───── READING PASSAGE ─────
Table 3 Experimental results of recommendation methods on evaluation datasets

Full size table

4.2 RQ1: Performance Comparisons

For RQ1, we conducted experiments on two cross-domain recommendation tasks. The experimental results are shown in Table 3. Bold scores are the best in each column, while underlined scores are the best among all baselines. Improvement denotes the improvement versus best baseline results. We observed the following results: First, we can see that the GCE-MCAT model achieved the best results on all metrics in both datasets. Compared to other models, it achieved an improvement rate of 0.76 and 4.09, 2.96 and 0.58% (in Movie and Book dataset) and 0.84 and 3.40, 7.39 and 0.47% (in Movie and Music dataset) in terms of HR@10 and NDCG@10, respectively. This result validates the advantages provided by the GCE-MCAT model through graph contrastive learning and multi-head cross-attention transfer.

In the single-domain recommendation models, NeuMF performed poorly on all four evaluation metrics compared to other models. It seems to struggle in capturing the complex relationships between users and items in both domains. DMF performed better than NeuMF but still worse than most other models. It uses a deep architecture to learn low-dimensional factors of users and items but may not be able to effectively capture domain-specific features. In most cases, single-domain recommendation methods (e.g., NeuMF, DMF) performed worse than all cross-domain recommendation models on these three datasets. This demonstrates that transferring knowledge from the source domain to the target domain can indeed improve recommendation performance.
───── LISTED RECORDS ─────
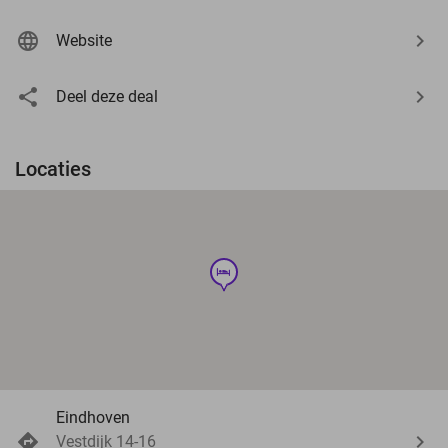
Website
Deel deze deal
Locaties
hotel
Eindhoven
Vestdijk 14-16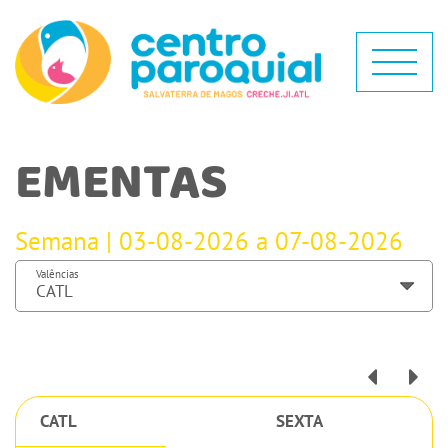
EMENTAS
Semana | 03-08-2026 a 07-08-2026
Valências
CATL
SEXTA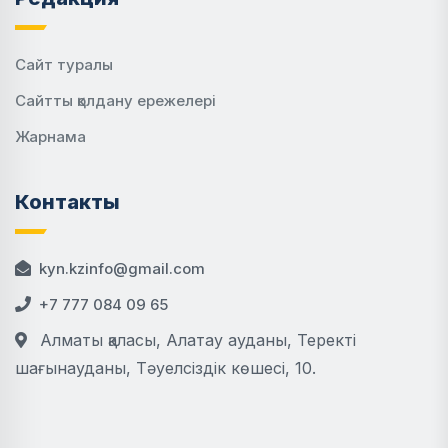
Сайт туралы
Сайтты қолдану ережелері
Жарнама
Контакты
kyn.kzinfo@gmail.com
+7 777 084 09 65
Алматы қаласы, Алатау ауданы, Теректі
шағынауданы, Тәуелсіздік көшесі, 10.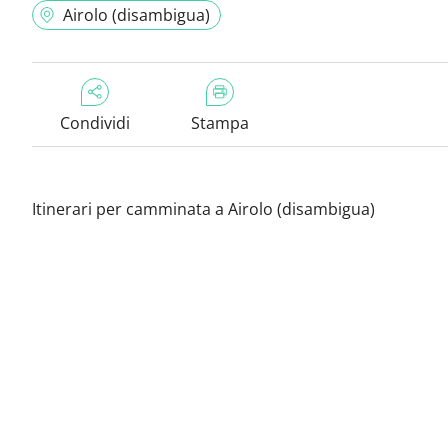
Airolo (disambigua)
Condividi
Stampa
Itinerari per camminata a Airolo (disambigua)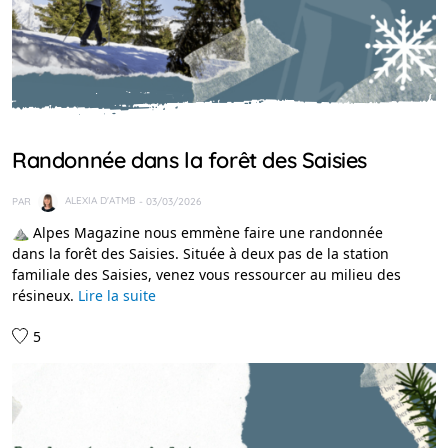
IDÉES RANDO
Randonnée dans la forêt des Saisies
PAR
ALEXIA D'ATMB
- 03/03/2026
⛰️ Alpes Magazine nous emmène faire une randonnée
dans la forêt des Saisies. Située à deux pas de la station
familiale des Saisies, venez vous ressourcer au milieu des
résineux.
Lire la suite
5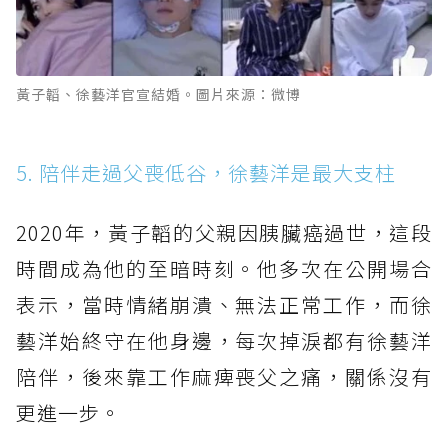
黃子韜、徐藝洋官宣結婚。圖片來源：微博
5. 陪伴走過父喪低谷，徐藝洋是最大支柱
2020年，黃子韜的父親因胰臟癌過世，這段
時間成為他的至暗時刻。他多次在公開場合
表示，當時情緒崩潰、無法正常工作，而徐
藝洋始終守在他身邊，每次掉淚都有徐藝洋
陪伴，後來靠工作麻痺喪父之痛，關係沒有
更進一步。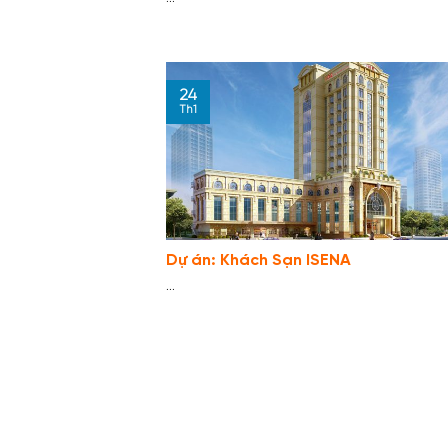
24
Th1
Dự án: Khách Sạn ISENA
...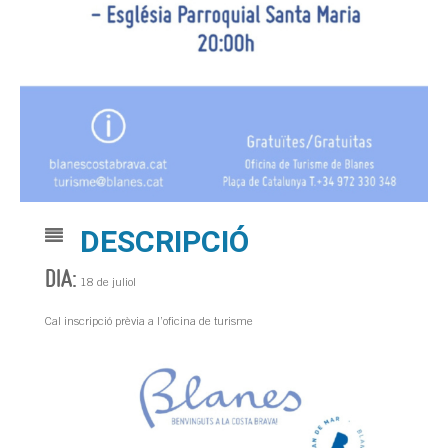
DESCRIPCIÓ
DIA:
18 de juliol
Cal inscripció prèvia a l’oficina de turisme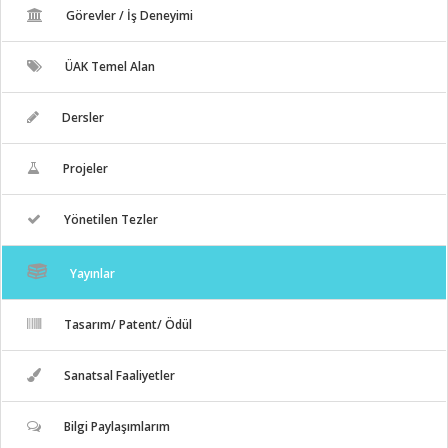
Görevler / İş Deneyimi
ÜAK Temel Alan
Dersler
Projeler
Yönetilen Tezler
Yayınlar
Tasarım/ Patent/ Ödül
Sanatsal Faaliyetler
Bilgi Paylaşımlarım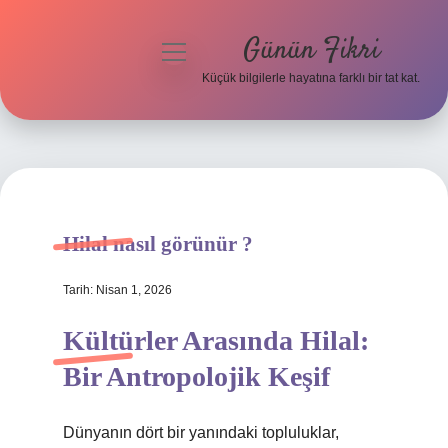
Günün Fikri
menüyü
aç
Küçük bilgilerle hayatına farklı bir tat kat.
Anasayfa
Gizlilik Politikası
Yasal Uyarı
Hilal nasıl görünür ?
Hakkımızda
Tarih: Nisan 1, 2026
Kültürler Arasında Hilal:
Bir Antropolojik Keşif
Dünyanın dört bir yanındaki topluluklar,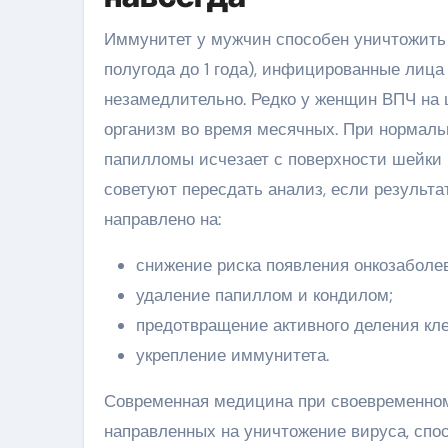
Иммунитет у мужчин способен уничтожить
полугода до 1 года), инфицированные лиц
незамедлительно. Редко у женщин ВПЧ на 
организм во время месячных. При нормаль
папилломы исчезает с поверхности шейки 
советуют пересдать анализ, если результа
направлено на:
снижение риска появления онкозаболе
удаление папиллом и кондилом;
предотвращение активного деления кле
укрепление иммунитета.
Современная медицина при своевременном
направленных на уничтожение вируса, спо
─────
From the passage on performance comparisons, reproduce word for word the span that begins with "For RQ1, we" and ends after "multi-head cross-attention transfer.".

__ANSWER SECTION__.
For RQ1, we conducted experiments on two cross-domain recommendation tasks. The experimental results are shown in Table 3. Bold scores are the best in each column, while underlined scores are the best among all baselines. Improvement denotes the improvement versus best baseline results. We observed the following results: First, we can see that the GCE-MCAT model achieved the best results on all metrics in both datasets. Compared to other models, it achieved an improvement rate of 0.76 and 4.09, 2.96 and 0.58% (in Movie and Book dataset) and 0.84 and 3.40, 7.39 and 0.47% (in Movie and Music dataset) in terms of HR@10 and NDCG@10, respectively. This result validates the advantages provided by the GCE-MCAT model through graph contrastive learning and multi-head cross-attention transfer.